First thing’s first. The PATH is big. There’s 28 km of shops, restaurants, and walking room down there. There are plenty of people too, people who walk the PATH, and few of them dare to stray far from the route they’ve devised to and from work. And, while many of us are guilty of this, there’s just no way to get around it anymore – we’re all missing out.
Sure, the PATH is a great way to get from one place to another, but the same could be said if the energetic markets and corridors beneath our streets were just the dingy labyrinth of bleak concrete so many envision. But it isn’t. It’s much more than that, something unique to Toronto, a type of community that can’t be found anywhere else in the world. So why should it just be a way to get where you’re going?

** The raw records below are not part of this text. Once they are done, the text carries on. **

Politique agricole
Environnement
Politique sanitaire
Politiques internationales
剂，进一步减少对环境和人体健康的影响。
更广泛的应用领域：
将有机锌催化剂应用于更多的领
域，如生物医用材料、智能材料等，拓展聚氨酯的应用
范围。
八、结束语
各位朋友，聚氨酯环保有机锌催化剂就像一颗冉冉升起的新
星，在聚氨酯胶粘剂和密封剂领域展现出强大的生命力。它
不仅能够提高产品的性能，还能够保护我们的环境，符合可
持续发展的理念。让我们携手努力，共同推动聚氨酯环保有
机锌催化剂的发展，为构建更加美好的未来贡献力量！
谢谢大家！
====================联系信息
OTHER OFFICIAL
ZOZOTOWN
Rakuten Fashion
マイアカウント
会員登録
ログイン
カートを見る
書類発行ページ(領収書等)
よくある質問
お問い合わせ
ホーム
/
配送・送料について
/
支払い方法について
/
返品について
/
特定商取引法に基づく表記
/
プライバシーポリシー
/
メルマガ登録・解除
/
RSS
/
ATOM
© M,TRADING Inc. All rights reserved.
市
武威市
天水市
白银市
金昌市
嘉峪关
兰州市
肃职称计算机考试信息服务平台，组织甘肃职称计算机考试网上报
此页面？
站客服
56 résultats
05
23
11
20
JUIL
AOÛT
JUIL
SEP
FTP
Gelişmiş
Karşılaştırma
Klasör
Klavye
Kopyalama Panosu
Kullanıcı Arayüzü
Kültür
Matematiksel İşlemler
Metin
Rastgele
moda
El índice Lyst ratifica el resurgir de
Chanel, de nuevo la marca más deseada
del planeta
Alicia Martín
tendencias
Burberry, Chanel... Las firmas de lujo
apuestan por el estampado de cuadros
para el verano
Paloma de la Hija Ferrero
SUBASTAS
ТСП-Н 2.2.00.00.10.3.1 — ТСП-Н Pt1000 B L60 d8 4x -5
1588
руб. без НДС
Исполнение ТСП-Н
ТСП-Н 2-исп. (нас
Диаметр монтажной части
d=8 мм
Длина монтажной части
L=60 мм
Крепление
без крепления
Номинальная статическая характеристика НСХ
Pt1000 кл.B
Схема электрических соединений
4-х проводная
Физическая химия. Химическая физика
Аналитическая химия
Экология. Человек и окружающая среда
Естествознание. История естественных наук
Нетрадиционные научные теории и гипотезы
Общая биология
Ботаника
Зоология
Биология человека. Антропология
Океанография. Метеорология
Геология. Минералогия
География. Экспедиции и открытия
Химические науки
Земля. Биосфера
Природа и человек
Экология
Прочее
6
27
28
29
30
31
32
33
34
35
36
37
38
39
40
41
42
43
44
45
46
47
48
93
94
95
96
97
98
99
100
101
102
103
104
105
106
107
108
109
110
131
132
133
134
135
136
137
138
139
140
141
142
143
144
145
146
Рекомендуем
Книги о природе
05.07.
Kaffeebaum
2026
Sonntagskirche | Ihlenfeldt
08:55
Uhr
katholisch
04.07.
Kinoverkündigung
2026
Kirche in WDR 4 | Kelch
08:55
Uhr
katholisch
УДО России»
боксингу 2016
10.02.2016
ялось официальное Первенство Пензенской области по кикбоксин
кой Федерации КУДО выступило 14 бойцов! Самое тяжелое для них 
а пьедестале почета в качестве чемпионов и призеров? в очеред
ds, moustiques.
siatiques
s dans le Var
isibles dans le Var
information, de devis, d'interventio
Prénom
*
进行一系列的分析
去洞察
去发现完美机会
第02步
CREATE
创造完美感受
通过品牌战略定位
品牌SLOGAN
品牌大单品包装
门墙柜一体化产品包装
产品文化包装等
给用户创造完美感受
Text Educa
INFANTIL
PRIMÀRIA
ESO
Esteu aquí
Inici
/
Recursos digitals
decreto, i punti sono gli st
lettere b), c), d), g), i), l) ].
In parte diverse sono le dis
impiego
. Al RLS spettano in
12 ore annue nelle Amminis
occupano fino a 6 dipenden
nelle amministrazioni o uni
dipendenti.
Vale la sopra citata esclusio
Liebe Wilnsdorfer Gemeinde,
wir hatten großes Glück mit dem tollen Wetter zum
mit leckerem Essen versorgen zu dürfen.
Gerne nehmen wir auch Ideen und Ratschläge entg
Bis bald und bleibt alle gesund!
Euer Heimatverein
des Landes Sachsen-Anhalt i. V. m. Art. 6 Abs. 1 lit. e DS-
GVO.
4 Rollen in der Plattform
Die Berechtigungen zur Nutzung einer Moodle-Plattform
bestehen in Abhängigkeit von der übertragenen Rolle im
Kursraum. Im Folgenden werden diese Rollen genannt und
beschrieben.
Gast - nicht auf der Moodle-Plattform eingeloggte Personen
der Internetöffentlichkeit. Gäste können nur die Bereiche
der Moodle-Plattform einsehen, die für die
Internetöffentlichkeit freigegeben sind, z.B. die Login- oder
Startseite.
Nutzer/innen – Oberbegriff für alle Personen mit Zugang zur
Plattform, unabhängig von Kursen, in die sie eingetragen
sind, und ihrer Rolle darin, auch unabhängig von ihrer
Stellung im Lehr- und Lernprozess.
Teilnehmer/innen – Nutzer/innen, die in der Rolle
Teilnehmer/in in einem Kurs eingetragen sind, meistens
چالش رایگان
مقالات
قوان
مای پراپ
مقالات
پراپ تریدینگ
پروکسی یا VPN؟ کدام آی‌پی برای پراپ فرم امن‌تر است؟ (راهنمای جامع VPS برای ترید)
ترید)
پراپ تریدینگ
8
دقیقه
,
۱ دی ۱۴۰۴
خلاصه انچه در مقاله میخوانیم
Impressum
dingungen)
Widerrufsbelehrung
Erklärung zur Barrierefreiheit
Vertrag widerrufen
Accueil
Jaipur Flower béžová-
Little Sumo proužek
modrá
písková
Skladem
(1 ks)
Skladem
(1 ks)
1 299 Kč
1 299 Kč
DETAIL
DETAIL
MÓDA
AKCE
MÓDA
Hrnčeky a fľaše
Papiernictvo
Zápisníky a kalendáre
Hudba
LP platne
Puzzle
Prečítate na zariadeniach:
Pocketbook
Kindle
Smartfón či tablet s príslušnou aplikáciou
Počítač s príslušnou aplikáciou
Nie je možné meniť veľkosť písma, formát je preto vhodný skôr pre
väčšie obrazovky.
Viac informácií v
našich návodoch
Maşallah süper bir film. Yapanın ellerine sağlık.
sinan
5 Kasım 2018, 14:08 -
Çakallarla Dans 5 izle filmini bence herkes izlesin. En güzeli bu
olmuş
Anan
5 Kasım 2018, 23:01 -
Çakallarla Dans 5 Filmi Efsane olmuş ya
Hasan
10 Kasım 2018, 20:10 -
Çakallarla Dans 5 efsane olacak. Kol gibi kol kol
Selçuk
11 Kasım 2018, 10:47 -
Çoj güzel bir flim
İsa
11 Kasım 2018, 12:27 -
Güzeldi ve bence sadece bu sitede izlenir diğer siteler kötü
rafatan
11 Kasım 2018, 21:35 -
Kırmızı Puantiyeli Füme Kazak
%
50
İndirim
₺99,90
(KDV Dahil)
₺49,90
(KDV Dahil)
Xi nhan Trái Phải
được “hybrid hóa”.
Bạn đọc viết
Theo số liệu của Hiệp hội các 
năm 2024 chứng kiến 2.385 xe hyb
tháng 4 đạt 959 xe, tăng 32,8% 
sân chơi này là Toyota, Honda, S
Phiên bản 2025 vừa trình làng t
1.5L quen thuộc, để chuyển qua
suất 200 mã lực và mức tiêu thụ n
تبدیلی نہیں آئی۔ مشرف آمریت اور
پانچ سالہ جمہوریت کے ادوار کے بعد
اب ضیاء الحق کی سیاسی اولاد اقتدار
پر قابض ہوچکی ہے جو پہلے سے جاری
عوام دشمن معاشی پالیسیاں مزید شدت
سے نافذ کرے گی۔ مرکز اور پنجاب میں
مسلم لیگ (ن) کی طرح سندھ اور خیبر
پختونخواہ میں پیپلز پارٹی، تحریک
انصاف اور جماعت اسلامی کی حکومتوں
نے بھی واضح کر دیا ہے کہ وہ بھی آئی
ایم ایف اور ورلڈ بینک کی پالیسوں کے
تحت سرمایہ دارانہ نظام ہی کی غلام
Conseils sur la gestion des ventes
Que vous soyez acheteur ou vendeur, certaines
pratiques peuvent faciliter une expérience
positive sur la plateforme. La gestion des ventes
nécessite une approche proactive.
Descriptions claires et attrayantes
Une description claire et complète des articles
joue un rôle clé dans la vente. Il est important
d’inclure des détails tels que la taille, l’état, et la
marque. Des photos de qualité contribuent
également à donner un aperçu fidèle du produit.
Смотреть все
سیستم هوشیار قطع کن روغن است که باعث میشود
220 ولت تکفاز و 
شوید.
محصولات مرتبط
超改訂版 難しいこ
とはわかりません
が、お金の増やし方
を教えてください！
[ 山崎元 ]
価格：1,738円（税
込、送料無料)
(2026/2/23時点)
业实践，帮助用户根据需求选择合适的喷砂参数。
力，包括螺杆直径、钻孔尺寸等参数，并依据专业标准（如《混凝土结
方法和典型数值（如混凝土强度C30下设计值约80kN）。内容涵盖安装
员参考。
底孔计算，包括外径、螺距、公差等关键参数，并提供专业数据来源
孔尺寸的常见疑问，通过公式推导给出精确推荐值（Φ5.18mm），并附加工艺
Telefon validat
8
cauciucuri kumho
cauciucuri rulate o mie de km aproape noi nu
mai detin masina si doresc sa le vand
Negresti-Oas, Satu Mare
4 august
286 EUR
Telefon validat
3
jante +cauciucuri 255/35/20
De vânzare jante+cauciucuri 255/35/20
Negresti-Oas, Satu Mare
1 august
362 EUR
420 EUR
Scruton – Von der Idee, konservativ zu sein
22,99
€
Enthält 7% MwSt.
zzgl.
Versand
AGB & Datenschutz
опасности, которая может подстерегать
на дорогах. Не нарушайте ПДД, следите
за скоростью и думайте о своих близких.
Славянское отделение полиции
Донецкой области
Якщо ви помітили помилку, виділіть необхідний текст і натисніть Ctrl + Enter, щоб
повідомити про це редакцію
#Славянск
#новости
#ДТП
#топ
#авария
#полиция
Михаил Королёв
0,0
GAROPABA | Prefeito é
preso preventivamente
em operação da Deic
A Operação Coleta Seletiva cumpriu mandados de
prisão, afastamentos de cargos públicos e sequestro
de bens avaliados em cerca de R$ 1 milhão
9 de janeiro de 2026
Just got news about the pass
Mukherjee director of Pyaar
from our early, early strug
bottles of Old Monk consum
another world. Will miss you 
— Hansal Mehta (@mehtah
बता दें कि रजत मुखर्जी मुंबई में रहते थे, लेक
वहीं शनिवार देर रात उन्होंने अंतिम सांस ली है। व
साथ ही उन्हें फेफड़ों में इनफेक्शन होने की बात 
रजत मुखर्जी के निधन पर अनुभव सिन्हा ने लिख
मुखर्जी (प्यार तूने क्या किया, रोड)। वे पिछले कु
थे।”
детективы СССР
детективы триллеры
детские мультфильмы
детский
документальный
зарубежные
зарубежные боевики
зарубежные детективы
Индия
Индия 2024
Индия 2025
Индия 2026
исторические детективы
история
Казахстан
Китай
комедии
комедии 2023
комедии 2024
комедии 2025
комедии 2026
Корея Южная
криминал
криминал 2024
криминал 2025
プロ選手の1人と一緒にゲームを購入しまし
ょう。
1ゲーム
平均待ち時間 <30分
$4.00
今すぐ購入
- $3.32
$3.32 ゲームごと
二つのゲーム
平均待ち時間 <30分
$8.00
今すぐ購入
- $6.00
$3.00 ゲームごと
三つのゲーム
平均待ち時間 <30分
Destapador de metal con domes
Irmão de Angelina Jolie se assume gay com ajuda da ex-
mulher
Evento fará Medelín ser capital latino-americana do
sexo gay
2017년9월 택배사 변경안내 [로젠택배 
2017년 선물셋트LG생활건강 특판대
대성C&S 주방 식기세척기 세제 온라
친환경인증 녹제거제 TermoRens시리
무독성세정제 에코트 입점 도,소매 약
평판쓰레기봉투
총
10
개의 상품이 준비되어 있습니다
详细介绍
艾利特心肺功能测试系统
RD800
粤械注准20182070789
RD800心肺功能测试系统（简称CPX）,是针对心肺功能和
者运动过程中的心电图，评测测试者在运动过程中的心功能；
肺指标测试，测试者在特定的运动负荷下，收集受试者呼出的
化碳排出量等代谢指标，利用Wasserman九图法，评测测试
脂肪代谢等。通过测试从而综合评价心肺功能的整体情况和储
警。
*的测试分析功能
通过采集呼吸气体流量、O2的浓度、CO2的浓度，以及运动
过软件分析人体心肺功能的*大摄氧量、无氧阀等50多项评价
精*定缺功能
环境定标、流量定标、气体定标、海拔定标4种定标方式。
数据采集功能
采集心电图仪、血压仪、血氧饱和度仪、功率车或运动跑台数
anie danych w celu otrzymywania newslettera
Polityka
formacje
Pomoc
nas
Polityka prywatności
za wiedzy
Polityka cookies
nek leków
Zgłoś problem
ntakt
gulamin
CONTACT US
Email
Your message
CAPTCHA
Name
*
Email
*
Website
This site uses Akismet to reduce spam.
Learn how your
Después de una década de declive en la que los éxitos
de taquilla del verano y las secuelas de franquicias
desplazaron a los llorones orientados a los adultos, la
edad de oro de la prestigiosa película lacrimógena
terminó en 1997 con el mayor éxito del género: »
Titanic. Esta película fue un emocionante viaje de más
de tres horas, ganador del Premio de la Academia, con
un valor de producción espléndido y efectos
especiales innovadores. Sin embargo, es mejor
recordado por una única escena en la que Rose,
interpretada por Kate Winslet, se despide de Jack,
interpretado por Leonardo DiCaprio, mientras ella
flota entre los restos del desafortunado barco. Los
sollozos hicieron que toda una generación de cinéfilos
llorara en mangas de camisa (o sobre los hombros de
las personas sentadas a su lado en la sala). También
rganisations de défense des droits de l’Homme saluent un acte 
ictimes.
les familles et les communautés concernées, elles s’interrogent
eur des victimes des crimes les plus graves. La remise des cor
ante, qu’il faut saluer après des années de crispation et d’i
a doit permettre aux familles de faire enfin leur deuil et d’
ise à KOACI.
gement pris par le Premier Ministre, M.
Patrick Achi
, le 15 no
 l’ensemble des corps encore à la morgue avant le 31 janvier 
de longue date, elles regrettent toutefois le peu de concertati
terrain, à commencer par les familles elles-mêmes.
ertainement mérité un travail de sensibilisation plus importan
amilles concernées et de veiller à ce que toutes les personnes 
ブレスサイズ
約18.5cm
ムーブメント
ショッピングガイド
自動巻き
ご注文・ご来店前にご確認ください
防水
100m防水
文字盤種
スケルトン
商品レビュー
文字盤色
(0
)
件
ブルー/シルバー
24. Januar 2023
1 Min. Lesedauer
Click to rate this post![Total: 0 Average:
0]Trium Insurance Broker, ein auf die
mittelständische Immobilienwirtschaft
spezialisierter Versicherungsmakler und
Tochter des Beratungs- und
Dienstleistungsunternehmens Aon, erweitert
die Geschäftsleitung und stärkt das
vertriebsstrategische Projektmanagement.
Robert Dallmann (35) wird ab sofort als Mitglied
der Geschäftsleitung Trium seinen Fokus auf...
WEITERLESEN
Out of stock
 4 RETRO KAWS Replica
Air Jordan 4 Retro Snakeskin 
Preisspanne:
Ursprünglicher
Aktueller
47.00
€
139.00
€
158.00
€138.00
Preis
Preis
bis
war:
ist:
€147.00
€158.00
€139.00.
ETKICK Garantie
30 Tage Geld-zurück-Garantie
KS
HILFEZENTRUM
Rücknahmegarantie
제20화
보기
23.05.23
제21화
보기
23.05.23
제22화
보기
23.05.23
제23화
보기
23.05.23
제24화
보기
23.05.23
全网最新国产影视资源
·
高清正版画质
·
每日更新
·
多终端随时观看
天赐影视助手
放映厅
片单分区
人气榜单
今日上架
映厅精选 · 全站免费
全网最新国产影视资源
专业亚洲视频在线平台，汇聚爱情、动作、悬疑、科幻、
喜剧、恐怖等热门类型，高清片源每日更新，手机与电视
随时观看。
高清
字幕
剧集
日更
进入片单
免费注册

Why can’t it be a destination in and of itself?
Well for some people, whether they know it or not, it is. Just the other day I went for a walk up to the north-east end of the PATH. With this area making up Atrium on Bay and the Toronto Life Square, I found myself on the corner of Yonge and Dundas, arguably Toronto’s busiest intersection. What’s more, not only is this area connected to the rest of the city by the Dundas subway station, it also houses the Toronto Bus Terminal, whose passengers make their way to Toronto from all over southern Ontario. So, it just goes to show that whether they know it or not, the PATH is almost always a stop during most peoples’ trips to Toronto.
So, why do so many continue to remain so silent about the PATH, to keep it, so to speak, underground? For many of Toronto Life Square’s countless visitors, whether they go to watch a movie at the AMC, stop for a meal at Jack Aster’s, or go to work in Google’s local offices, the PATH is still an idea that seems distant and unfamiliar. As for the people working at Atrium on Bay, or perusing its art galleries, or getting a check-up at the doctor’s office, many of them don’t know they’re only a few steps away from the city’s most exciting attractions, or it’s most vibrant communities. But they too walk the PATH, every day, they see all the life and fun and opportunity, and it keeps them coming back. And that is why the PATH is a destination itself. Why it can be the perfect place to spend your quiet mornings, or thoughtful afternoons, or lively evenings. Because it’s already all the places you’ve learned to love. You just didn’t know the way those corridors and passageways wove our city together, and us together, to make the greatest parts of Toronto as accessible and alive as they should be.